TRECHO SELECIONADO ▸
#####
Criativa, além de audaciosa. Teve roupa feita com papel de bombom Sonho de Valsa. Num festival de cinema de Brasília, a matéria-prima de seu modelito foi pano de forrar caixão, comprado em funerária, e foi assim trajada que Lucy Panicali irrompeu na Câmara dos Deputados.
Sua invenção mais memorável, porém, foi Le Mocó, casa noturna onde a folia ainda crepitava bem depois de o sol nascer, estridente corpo estranho nas entranhas da Serra, bairro então família a mais não poder. A pancada do AI-5, na noite de 13 de dezembro de 1968, coincidiu com uma festa para a qual os convidados não entraram pela porta, e sim por um túnel de pano, como quem reprisa a viagem a partir do útero. Pode ter sido nessa noite que alguém deu a Lucy a ideia de um outro túnel, inexequível mas urgente ligação direta entre Le Mocó e, nas lonjuras da Pampulha, a clínica Pinel.
#####
MATERIAL FORNECIDO ▸
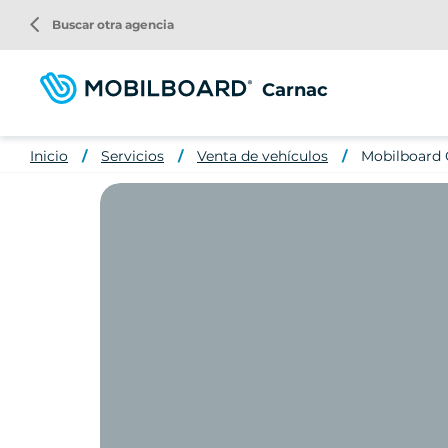
Pasar
arrow_back_ios
Buscar otra agencia
al
contenido
principal
Carnac
Inicio
Servicios
Venta de vehículos
Mobilboard 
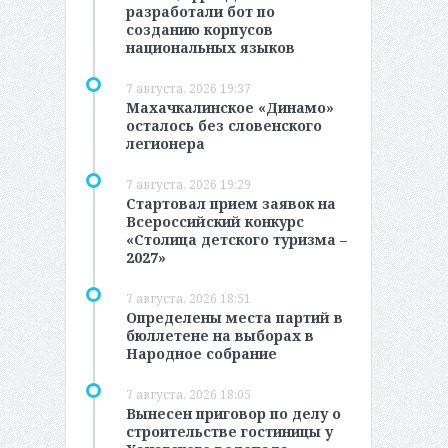
разработали бот по
созданию корпусов
национальных языков
7 августа, 2026 19:37
Махачкалинское «Динамо»
осталось без словенского
легионера
7 августа, 2026 19:29
Стартовал прием заявок на
Всероссийский конкурс
«Столица детского туризма –
2027»
7 августа, 2026 18:51
Определены места партий в
бюллетене на выборах в
Народное собрание
7 августа, 2026 18:05
Вынесен приговор по делу о
строительстве гостиницы у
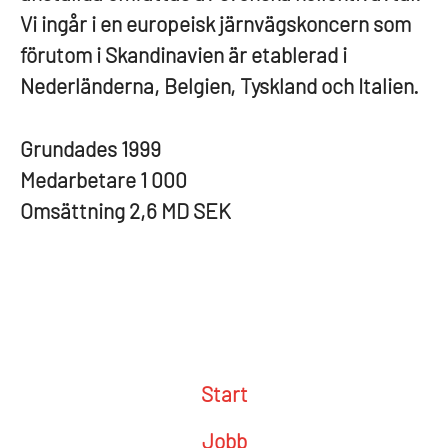
Vi ingår i en europeisk järnvägskoncern som
förutom i Skandinavien är etablerad i
Nederländerna, Belgien, Tyskland och Italien.
Grundades
1999
Medarbetare
1 000
Omsättning
2,6 MD SEK
Start
Jobb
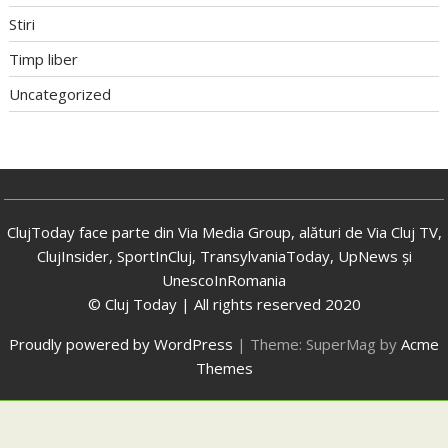
Stiri
Timp liber
Uncategorized
ClujToday face parte din Via Media Group, alături de Via Cluj TV,
ClujInsider, SportInCluj, TransylvaniaToday, UpNews și
UnescoInRomania
© Cluj Today | All rights reserved 2020
Proudly powered by WordPress
|
Theme: SuperMag by
Acme
Themes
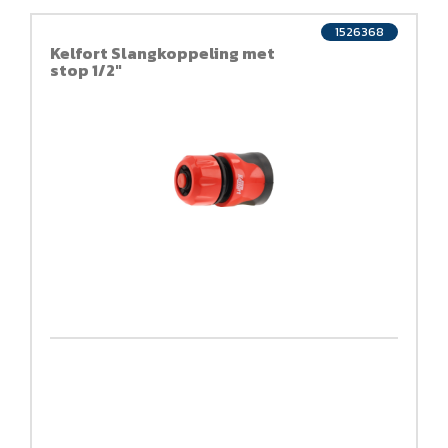
1526368
Kelfort Slangkoppeling met
stop 1/2"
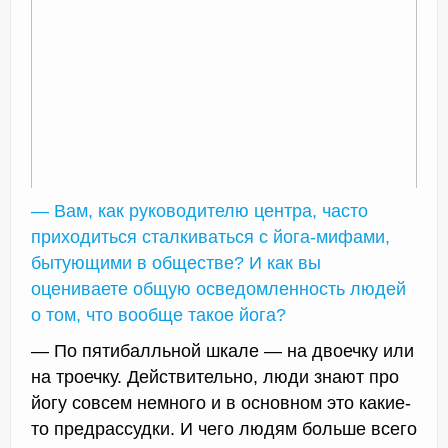
— Вам, как руководителю центра, часто
приходиться сталкиваться с йога-мифами,
бытующими в обществе? И как вы
оцениваете общую осведомленность людей
о том, что вообще такое йога?
— По пятибалльной шкале — на двоечку или
на троечку. Действительно, люди знают про
йогу совсем немного и в основном это какие-
то предрассудки. И чего людям больше всего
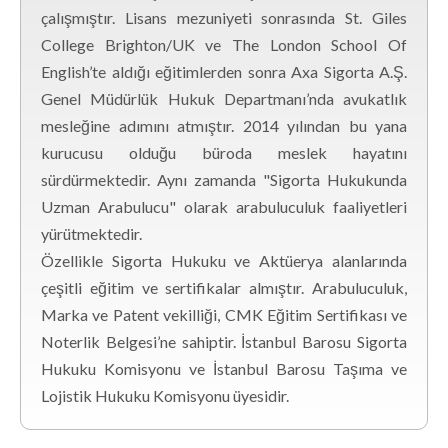
çalışmıştır. Lisans mezuniyeti sonrasında St. Giles
College Brighton/UK ve The London School Of
English’te aldığı eğitimlerden sonra Axa Sigorta A.Ş.
Genel Müdürlük Hukuk Departmanı’nda avukatlık
mesleğine adımını atmıştır. 2014 yılından bu yana
kurucusu olduğu büroda meslek hayatını
sürdürmektedir. Aynı zamanda "Sigorta Hukukunda
Uzman Arabulucu" olarak arabuluculuk faaliyetleri
yürütmektedir.
Özellikle Sigorta Hukuku ve Aktüerya alanlarında
çeşitli eğitim ve sertifikalar almıştır. Arabuluculuk,
Marka ve Patent vekilliği, CMK Eğitim Sertifikası ve
Noterlik Belgesi’ne sahiptir. İstanbul Barosu Sigorta
Hukuku Komisyonu ve İstanbul Barosu Taşıma ve
Lojistik Hukuku Komisyonu üyesidir.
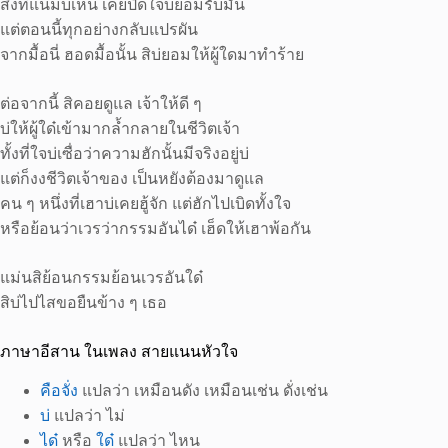
สิ่งที่แนมบ่เห็น เคยปิดใจบ่ยอมรับมัน
แต่ตอนนี้ทุกอย่างกลับแปรผัน
จากมื้อนี่ ฮอดมื้อนั้น สิบ่ยอมให้ผู้ใดมาทำร้าย
ต่อจากนี้ สิคอยดูแล เจ้าให้ดี ๆ
บ่ให้ผู้ใด๋เข้ามากล้ำกลายในชีวิตเจ้า
ทั้งที่ใจบ่เซื่อว่าความฮักนั้นมีจริงอยู่บ่
แต่ก็งงชีวิตเจ้าของ เป็นหยังต้องมาดูแล
คน ๆ หนึ่งที่เฮาบ่เคยฮู้จัก แต่ฮักไปเบิดทั้งใจ
หรือย้อนว่าเวรว่ากรรมอันได๋ เฮ็ดให้เฮาพ้อกัน
แม่นสิย้อนกรรมย้อนเวรอันใด๋
สิบ่ไปไสขอยืนข้าง ๆ เธอ
ภาษาอีสาน ในเพลง สายแนนหัวใจ
คือจั่ง
แปลว่า เหมือนดัง เหมือนเช่น ดั่งเช่น
บ่
แปลว่า ไม่
ได๋
หรือ
ใด๋
แปลว่า ไหน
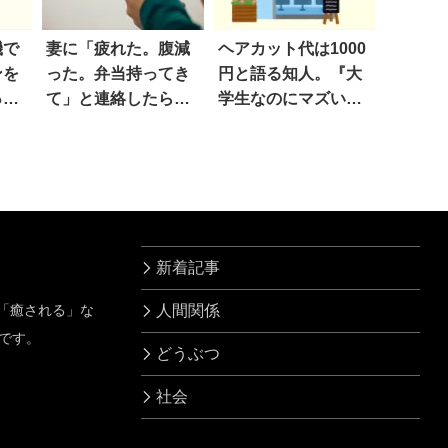
機で
妻に「疲れた。腹減
ヘアカット代は1000
ンを
った。弁当持ってき
円と語る知人。『大
っち
て」と連絡したら…
学生なのにマズい
すげえ
よ』と笑った直後、
絶望した！
新着記事
」「癒される」な
人間関係
です。
どうぶつ
社会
#####
O QUE FAZER ▸ Copie na íntegra o trecho sobre Lucy Panicali, sem alterar uma só vírgula.

RESULTADO DA TAREFA ▸
Criativa, além de audaciosa. Teve roupa feita com papel de bombom Sonho de Valsa. Num festival de cinema de Brasília, a matéria-prima de seu modelito foi pano de forrar caixão, comprado em funerária, e foi assim trajada que Lucy Panicali irrompeu na Câmara dos Deputados.
Sua invenção mais memorável, porém, foi Le Mocó, casa noturna onde a folia ainda crepitava bem depois de o sol nascer, estridente corpo estranho nas entranhas da Serra, bairro então família a mais não poder. A pancada do AI-5, na noite de 13 de dezembro de 1968, coincidiu com uma festa para a qual os convidados não entraram pela porta, e sim por um túnel de pano, como quem reprisa a viagem a partir do útero. Pode ter sido nessa noite que alguém deu a Lucy a ideia de um outro túnel, inexequível mas urgente ligação direta entre Le Mocó e, nas lonjuras da Pampulha, a clínica Pinel.